Pois bem, de forma oportuna e funcional, a legislação admite a transferência de local de trabalho, desde que haja previsão expressa em uma das cláusulas do contrato de trabalho, permitindo a transferência.

Assim, havendo necessidade de transferência, com ou sem a anuência do empregado, é assegurado ao empregador o direito de realização de transferência provisória e/ou definitiva do empregado para outra cidade, ocorrendo o fenômeno da alteração contratual durante a sua vigência.
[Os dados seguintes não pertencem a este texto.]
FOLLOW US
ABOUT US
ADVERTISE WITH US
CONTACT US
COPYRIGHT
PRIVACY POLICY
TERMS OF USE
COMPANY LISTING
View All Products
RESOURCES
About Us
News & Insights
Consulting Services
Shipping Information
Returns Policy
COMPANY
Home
Afastadas eventuais abusos, como transferência obstativa de eventual direito ou conotação punitiva ao empregado transferido, o expediente patronal é admitido, acarretando a obrigação de pagamento dos custos da “mudança” até a cidade do novo local de trabalho e o adicional de 25% sobre o seu salário mensal, desde que a transferência tenha caráter provisório.
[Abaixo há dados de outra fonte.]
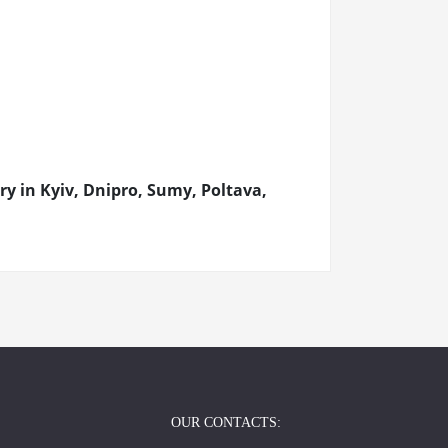
 in Kyiv, Dnipro, Sumy, Poltava,
OUR CONTACTS:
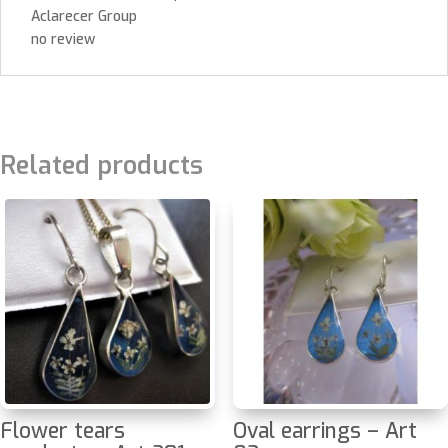
Aclarecer Group
no review
Related products
Flower tears
Oval earrings – Art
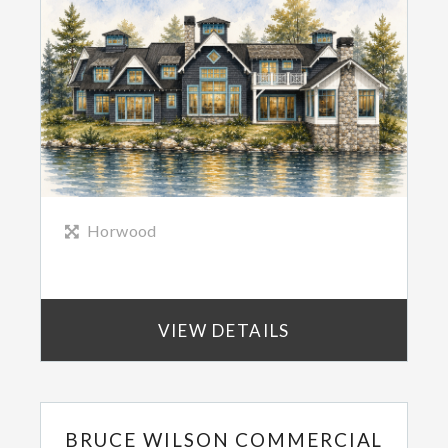
Horwood
VIEW DETAILS
BRUCE WILSON COMMERCIAL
As restrições da lei visam evitar prejuízos à parte empregada e eventual vantagem ilícita ao empregador, detentor do poder de mando e de condução do negócio.

Alterações de cargo, salário e jornada são comuns e de fáceis equacionamento, sem abuso da parte contratante, em regra, não acarreta nulidades e/ou desequilíbrio contratual em relação aos contratantes.
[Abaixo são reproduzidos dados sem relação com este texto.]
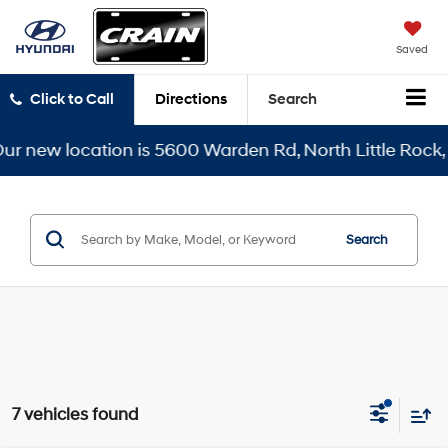
Saved
Click to Call
Directions
Search
ew location is 5600 Warden Rd, North Little Rock, AR 7
Search
7 vehicles found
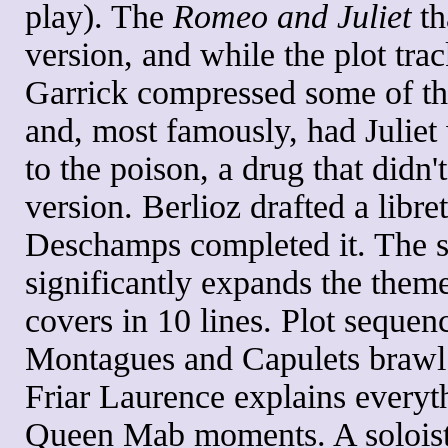
play). The
Romeo and Juliet
th
version, and while the plot tra
Garrick compressed some of the
and, most famously, had Juli
to the poison, a drug that didn'
version. Berlioz drafted a libr
Deschamps completed it. The 
significantly expands the theme
covers in 10 lines. Plot sequenc
Montagues and Capulets brawl a
Friar Laurence explains everyt
Queen Mab moments. A soloist 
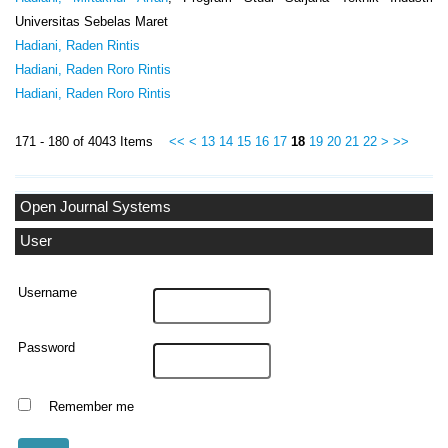
Universitas Sebelas Maret
Hadiani, Raden Rintis
Hadiani, Raden Roro Rintis
Hadiani, Raden Roro Rintis
171 - 180 of 4043 Items
<<
<
13
14
15
16
17
18
19
20
21
22
>
>>
Open Journal Systems
User
Username
Password
Remember me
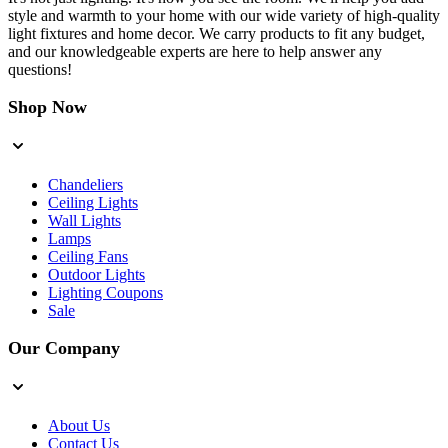
style and warmth to your home with our wide variety of high-quality
light fixtures and home decor. We carry products to fit any budget,
and our knowledgeable experts are here to help answer any
questions!
Shop Now
Chandeliers
Ceiling Lights
Wall Lights
Lamps
Ceiling Fans
Outdoor Lights
Lighting Coupons
Sale
Our Company
About Us
Contact Us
A alteração provisória do local de trabalho, que resulta em mudança de domicílio do colaborador, gera reflexos na sua vida diária, pois passa a trabalhar em local distinto, sem as comodidades naturais.
É uma situação bastante comum em empresas que precisam implementar novos projetos em regiões diferentes de sua sede e, por isso, a necessidade de transferir o empregado até o novo local para realização de serviços específicos, mantendo-o até a sua finalização.

Ao determinar a transferência do empregado para local distinto, visando atender a seus anseios empresariais, exigindo do mesmo a mudança de domicílio, locação e/ou aquisição de nova residência, o empregador assume a responsabilidade pelos custos do deslocamento e, ainda, o pagamento do chamado adicional de transferência de no mínimo 25% sobre o valor do salário do empregado transferido.

A transferência deve ser provisória, passível de reversão ao cabo de execução de determinadas missões e/ou serviços específicos, sendo que a lei não especificou a duração máxima de tempo que seria considerado provisória.

A partir de usos e costumes, a doutrina sinaliza que o período de transferência superior a dois (02) anos passaria a ser considerado transferência definitiva, afastando o direito ao adicional de transferência.

A transferência temporária deve envolver outro município e exigir a mudança de domicílio do empregado e sua família, pois se limitada aos retornos periódicos para a sua residência, não há falar-se em adicional de transferência.

A transferência definitiva não garante o adicional de 25%, mas apenas o ressarcimentos dos custos de “mudança”, uma vez que o empregado não terá despesas provisórias, mas sim definitivas no seu novo local de residência.

O ocupante de cargo de confiança ou o recém-promovido, uma vez transferido, por necessidade comprovada e por força de previsão contratual, fará jus ao adicional de transferência de 25%, nos mesmos moldes dos demais trabalhadores, enquanto perdurar o período de transferência provisória.

Por fim, Havendo encerramento regular de filial de empresa, conversão da transferência provisória em definitiva e/ou solicitação de transferência pelo próprio empregado, a legislação não garante o adicional de transferência de 25%.